TASK LIST ->
1. From the Chinle Formation text, copy everything from "The Chinle Formation is" down to "(NPS/Andrew V. Kearns).".
2. Rewrite the paragraph in the Chinle Formation text that begins "The Chinle Formation is divisible" as a short bulleted list that keeps its main facts.
3. List, in ascending order, every member of the Chinle Formation that the Chinle Formation text names for the Petrified Forest NP area.

The Chinle Formation is divisible into a number of members, depending on where you are. In ascending order, the units in the Petrified Forest NP area are the Mesa Redondo, Blue Mesa, Sonsela, Petrified Forest, and Owl Rock members. For the frogs, we're dealing with the Blue Mesa and Sonsela members, representing approximately 223 to 213 million years ago. (Following the stratigraphy of the Chinle Formation requires a certain amount of effort and dedication. Not only are different members found in different places, but usage has varied over time.) The three frog-producing localities are spread from the park to the famous Placerias Quarry near St. Johns, Arizona (Stocker et al. 2019).

An outcrop of the Sonsela Member, from the park website (NPS/Andrew V. Kearns).

DATASET ENTRIES ->

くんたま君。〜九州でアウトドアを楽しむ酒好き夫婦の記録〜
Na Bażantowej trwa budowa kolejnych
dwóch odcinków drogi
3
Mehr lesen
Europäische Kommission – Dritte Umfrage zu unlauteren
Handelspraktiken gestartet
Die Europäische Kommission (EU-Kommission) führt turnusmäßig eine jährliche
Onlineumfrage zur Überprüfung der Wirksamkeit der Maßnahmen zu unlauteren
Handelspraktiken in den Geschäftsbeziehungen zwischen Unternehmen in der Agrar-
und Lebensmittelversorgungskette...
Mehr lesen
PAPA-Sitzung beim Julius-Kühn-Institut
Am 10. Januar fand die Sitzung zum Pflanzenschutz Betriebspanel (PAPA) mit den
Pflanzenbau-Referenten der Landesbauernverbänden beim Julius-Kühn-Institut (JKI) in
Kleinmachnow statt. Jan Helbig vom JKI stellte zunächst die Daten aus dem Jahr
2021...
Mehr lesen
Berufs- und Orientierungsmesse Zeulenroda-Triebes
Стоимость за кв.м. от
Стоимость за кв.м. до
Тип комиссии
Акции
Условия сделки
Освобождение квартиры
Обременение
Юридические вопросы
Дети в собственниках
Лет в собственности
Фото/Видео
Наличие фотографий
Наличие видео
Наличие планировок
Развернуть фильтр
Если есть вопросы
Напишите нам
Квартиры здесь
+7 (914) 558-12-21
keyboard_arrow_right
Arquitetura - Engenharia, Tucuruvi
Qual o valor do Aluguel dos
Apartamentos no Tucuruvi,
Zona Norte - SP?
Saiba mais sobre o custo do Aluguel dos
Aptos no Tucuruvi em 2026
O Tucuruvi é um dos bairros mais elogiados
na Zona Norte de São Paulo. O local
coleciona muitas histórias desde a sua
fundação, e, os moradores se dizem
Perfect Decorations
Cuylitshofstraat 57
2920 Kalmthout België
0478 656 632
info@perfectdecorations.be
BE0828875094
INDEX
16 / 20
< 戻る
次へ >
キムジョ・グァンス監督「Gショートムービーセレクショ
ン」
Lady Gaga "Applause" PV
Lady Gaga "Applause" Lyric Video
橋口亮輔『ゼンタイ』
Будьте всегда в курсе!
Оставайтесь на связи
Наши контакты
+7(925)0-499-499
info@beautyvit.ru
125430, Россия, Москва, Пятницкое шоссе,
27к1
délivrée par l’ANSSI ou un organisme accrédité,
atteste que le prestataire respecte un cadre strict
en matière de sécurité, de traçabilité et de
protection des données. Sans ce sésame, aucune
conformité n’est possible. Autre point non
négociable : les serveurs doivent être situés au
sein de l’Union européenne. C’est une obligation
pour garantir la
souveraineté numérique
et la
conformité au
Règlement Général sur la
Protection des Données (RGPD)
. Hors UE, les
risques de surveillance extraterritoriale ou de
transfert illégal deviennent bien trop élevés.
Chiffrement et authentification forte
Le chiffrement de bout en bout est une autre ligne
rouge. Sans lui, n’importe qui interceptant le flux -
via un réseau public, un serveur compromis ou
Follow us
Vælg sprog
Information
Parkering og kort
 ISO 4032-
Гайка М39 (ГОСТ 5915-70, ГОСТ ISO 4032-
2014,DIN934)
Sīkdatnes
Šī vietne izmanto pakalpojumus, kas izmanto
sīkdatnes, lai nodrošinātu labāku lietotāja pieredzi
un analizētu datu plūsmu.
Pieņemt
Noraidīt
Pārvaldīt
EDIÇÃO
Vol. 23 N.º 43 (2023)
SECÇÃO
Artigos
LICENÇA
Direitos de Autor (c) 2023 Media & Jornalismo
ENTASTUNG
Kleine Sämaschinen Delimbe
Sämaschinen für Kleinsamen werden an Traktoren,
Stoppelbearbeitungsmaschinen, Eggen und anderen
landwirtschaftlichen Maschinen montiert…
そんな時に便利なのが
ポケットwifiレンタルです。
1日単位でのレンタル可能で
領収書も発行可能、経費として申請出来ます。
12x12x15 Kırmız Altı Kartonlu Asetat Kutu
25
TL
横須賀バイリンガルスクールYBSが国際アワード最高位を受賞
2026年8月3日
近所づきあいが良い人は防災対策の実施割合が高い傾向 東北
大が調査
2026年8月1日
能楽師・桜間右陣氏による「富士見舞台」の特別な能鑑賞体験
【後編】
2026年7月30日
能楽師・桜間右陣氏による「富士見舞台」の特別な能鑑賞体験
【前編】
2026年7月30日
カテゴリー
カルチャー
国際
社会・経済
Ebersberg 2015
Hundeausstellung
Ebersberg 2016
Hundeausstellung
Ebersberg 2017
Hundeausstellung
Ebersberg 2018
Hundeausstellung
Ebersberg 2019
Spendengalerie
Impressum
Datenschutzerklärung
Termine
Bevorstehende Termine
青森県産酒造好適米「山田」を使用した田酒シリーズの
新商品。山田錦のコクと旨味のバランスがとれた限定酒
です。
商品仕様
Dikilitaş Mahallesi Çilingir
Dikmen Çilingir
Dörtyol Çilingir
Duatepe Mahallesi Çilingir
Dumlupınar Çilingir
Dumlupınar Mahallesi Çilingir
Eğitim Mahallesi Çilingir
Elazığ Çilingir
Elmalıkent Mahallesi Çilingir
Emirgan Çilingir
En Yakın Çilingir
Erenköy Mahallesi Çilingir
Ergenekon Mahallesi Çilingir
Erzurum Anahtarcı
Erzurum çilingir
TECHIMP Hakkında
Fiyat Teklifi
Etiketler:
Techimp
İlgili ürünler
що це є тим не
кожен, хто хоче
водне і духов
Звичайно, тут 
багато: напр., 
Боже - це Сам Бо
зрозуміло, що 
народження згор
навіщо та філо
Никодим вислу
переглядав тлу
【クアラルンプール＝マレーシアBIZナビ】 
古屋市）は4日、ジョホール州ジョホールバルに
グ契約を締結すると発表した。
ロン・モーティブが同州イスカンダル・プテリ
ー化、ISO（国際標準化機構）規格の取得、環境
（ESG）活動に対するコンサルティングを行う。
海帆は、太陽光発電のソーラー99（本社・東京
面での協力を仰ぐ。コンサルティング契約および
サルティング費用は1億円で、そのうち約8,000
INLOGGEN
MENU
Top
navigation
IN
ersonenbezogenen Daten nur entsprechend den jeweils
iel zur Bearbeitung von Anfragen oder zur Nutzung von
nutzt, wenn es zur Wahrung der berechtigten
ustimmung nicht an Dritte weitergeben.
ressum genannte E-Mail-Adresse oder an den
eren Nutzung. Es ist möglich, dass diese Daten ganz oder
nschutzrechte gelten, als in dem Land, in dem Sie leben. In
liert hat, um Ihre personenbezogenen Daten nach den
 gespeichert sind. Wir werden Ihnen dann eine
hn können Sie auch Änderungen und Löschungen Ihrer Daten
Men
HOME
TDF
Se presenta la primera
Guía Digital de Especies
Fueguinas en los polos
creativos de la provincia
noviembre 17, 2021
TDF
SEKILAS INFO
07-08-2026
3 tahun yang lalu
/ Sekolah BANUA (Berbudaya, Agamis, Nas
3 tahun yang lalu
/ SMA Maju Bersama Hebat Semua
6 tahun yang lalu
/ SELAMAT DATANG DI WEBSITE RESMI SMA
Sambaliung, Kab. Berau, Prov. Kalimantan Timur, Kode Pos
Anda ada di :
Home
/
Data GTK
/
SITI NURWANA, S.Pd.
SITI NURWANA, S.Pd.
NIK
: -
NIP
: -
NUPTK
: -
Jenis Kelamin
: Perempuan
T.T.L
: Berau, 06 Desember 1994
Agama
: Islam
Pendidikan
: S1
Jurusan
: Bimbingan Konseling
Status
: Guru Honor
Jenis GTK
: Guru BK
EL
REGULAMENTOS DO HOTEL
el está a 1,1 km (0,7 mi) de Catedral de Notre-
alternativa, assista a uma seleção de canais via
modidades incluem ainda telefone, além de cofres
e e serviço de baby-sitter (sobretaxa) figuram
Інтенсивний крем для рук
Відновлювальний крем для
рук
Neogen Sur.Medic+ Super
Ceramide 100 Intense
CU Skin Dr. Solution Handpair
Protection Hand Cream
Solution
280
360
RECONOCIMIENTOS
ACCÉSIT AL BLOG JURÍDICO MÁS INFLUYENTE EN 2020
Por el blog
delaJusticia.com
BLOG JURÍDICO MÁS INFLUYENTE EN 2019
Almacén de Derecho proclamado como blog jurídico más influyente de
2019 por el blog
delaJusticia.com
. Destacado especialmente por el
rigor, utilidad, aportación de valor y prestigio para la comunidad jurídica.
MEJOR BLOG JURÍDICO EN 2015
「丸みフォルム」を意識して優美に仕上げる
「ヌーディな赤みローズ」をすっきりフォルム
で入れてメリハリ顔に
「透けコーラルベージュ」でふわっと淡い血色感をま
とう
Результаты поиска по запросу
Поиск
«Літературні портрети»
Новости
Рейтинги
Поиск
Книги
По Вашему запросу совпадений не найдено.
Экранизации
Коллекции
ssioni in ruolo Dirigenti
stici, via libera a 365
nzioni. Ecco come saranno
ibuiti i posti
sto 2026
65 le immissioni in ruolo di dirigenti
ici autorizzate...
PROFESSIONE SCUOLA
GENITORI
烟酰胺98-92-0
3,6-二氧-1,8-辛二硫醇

ANSWER SET ->
1.
The Chinle Formation is divisible into a number of members, depending on where you are. In ascending order, the units in the Petrified Forest NP area are the Mesa Redondo, Blue Mesa, Sonsela, Petrified Forest, and Owl Rock members. For the frogs, we're dealing with the Blue Mesa and Sonsela members, representing approximately 223 to 213 million years ago. (Following the stratigraphy of the Chinle Formation requires a certain amount of effort and dedication. Not only are different members found in different places, but usage has varied over time.) The three frog-producing localities are spread from the park to the famous Placerias Quarry near St. Johns, Arizona (Stocker et al. 2019).

An outcrop of the Sonsela Member, from the park website (NPS/Andrew V. Kearns).

2.
- The Chinle Formation divides into members that differ by location.
- In the Petrified Forest NP area, from lowest to highest: Mesa Redondo, Blue Mesa, Sonsela, Petrified Forest, and Owl Rock members.
- The frogs come from the Blue Mesa and Sonsela members, about 223 to 213 million years ago.
- Following its stratigraphy takes effort, because members occur in different places and usage has changed over time.
- The three frog-producing localities range from the park to the Placerias Quarry near St. Johns, Arizona (Stocker et al. 2019).

3.
1. Mesa Redondo Member
2. Blue Mesa Member
3. Sonsela Member
4. Petrified Forest Member
5. Owl Rock Member